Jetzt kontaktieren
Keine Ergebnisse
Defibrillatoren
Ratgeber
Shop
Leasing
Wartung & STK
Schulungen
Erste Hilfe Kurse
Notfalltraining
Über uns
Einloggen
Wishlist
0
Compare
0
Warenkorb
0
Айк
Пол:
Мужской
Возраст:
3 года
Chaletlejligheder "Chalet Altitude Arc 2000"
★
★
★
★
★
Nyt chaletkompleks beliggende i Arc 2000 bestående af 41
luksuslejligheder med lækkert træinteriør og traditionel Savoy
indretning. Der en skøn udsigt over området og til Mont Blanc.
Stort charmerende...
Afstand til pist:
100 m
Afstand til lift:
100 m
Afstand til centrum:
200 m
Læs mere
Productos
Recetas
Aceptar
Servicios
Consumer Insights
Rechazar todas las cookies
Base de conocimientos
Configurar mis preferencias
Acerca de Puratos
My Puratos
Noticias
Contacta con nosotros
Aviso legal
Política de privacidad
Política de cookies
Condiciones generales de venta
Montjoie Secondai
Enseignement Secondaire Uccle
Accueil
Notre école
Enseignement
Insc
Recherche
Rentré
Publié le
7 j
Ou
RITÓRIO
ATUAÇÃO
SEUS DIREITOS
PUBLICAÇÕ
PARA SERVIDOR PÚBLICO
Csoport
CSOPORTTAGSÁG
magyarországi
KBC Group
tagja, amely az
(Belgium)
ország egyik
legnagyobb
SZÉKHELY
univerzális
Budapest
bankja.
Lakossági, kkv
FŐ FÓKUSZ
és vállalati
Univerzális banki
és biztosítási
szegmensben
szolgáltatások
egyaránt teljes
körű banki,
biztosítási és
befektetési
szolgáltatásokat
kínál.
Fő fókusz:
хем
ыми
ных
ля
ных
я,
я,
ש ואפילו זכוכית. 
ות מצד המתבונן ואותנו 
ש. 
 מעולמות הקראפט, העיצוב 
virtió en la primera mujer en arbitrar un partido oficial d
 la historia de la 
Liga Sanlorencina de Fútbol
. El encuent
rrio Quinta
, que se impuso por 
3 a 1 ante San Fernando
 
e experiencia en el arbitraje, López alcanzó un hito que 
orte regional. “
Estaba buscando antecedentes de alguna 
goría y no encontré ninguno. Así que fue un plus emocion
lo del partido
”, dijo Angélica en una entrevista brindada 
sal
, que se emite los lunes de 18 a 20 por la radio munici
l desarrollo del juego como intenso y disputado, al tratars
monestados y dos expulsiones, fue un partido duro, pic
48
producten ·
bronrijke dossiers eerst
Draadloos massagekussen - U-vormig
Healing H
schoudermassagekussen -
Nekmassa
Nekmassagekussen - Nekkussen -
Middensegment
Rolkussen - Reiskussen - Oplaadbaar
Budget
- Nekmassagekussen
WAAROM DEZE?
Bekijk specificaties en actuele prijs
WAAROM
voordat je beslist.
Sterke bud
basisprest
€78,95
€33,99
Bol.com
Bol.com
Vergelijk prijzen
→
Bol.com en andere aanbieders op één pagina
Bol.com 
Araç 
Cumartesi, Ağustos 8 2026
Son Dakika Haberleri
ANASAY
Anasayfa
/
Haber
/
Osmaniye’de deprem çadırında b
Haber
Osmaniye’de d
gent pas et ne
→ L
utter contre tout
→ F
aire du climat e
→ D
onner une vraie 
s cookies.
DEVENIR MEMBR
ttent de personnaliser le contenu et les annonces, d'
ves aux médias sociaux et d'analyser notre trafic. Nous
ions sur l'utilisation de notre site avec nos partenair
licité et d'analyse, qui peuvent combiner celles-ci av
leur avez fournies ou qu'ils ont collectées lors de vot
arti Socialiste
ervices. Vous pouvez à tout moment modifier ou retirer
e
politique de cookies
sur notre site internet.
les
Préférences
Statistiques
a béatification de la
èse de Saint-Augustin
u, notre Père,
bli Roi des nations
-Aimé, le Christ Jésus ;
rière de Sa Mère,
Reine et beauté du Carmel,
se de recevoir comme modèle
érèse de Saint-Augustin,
== == ==
** WORK TASK **
Please return all of the lines above unchanged, character for character and in their original order.

** EXERCISE SOLUTION **
Jetzt kontaktieren
Keine Ergebnisse
Defibrillatoren
Ratgeber
Shop
Leasing
Wartung & STK
Schulungen
Erste Hilfe Kurse
Notfalltraining
Über uns
Einloggen
Wishlist
0
Compare
0
Warenkorb
0
Айк
Пол:
Мужской
Возраст:
3 года
Chaletlejligheder "Chalet Altitude Arc 2000"
★
★
★
★
★
Nyt chaletkompleks beliggende i Arc 2000 bestående af 41
luksuslejligheder med lækkert træinteriør og traditionel Savoy
indretning. Der en skøn udsigt over området og til Mont Blanc.
Stort charmerende...
Afstand til pist:
100 m
Afstand til lift:
100 m
Afstand til centrum:
200 m
Læs mere
Productos
Recetas
Aceptar
Servicios
Consumer Insights
Rechazar todas las cookies
Base de conocimientos
Configurar mis preferencias
Acerca de Puratos
My Puratos
Noticias
Contacta con nosotros
Aviso legal
Política de privacidad
Política de cookies
Condiciones generales de venta
Montjoie Secondai
Enseignement Secondaire Uccle
Accueil
Notre école
Enseignement
Insc
Recherche
Rentré
Publié le
7 j
Ou
RITÓRIO
ATUAÇÃO
SEUS DIREITOS
PUBLICAÇÕ
PARA SERVIDOR PÚBLICO
Csoport
CSOPORTTAGSÁG
magyarországi
KBC Group
tagja, amely az
(Belgium)
ország egyik
legnagyobb
SZÉKHELY
univerzális
Budapest
bankja.
Lakossági, kkv
FŐ FÓKUSZ
és vállalati
Univerzális banki
és biztosítási
szegmensben
szolgáltatások
egyaránt teljes
körű banki,
biztosítási és
befektetési
szolgáltatásokat
kínál.
Fő fókusz:
хем
ыми
ных
ля
ных
я,
я,
ש ואפילו זכוכית. 
ות מצד המתבונן ואותנו 
ש. 
 מעולמות הקראפט, העיצוב 
virtió en la primera mujer en arbitrar un partido oficial d
 la historia de la 
Liga Sanlorencina de Fútbol
. El encuent
rrio Quinta
, que se impuso por 
3 a 1 ante San Fernando
 
e experiencia en el arbitraje, López alcanzó un hito que 
orte regional. “
Estaba buscando antecedentes de alguna 
goría y no encontré ninguno. Así que fue un plus emocion
lo del partido
”, dijo Angélica en una entrevista brindada 
sal
, que se emite los lunes de 18 a 20 por la radio munici
l desarrollo del juego como intenso y disputado, al tratars
monestados y dos expulsiones, fue un partido duro, pic
48
producten ·
bronrijke dossiers eerst
Draadloos massagekussen - U-vormig
Healing H
schoudermassagekussen -
Nekmassa
Nekmassagekussen - Nekkussen -
Middensegment
Rolkussen - Reiskussen - Oplaadbaar
Budget
- Nekmassagekussen
WAAROM DEZE?
Bekijk specificaties en actuele prijs
WAAROM
voordat je beslist.
Sterke bud
basisprest
€78,95
€33,99
Bol.com
Bol.com
Vergelijk prijzen
→
Bol.com en andere aanbieders op één pagina
Bol.com 
Araç 
Cumartesi, Ağustos 8 2026
Son Dakika Haberleri
ANASAY
Anasayfa
/
Haber
/
Osmaniye’de deprem çadırında b
Haber
Osmaniye’de d
gent pas et ne
→ L
utter contre tout
→ F
aire du climat e
→ D
onner une vraie 
s cookies.
DEVENIR MEMBR
ttent de personnaliser le contenu et les annonces, d'
ves aux médias sociaux et d'analyser notre trafic. Nous
ions sur l'utilisation de notre site avec nos partenair
licité et d'analyse, qui peuvent combiner celles-ci av
leur avez fournies ou qu'ils ont collectées lors de vot
arti Socialiste
ervices. Vous pouvez à tout moment modifier ou retirer
e
politique de cookies
sur notre site internet.
les
Préférences
Statistiques
a béatification de la
èse de Saint-Augustin
u, notre Père,
bli Roi des nations
-Aimé, le Christ Jésus ;
rière de Sa Mère,
Reine et beauté du Carmel,
se de recevoir comme modèle
érèse de Saint-Augustin,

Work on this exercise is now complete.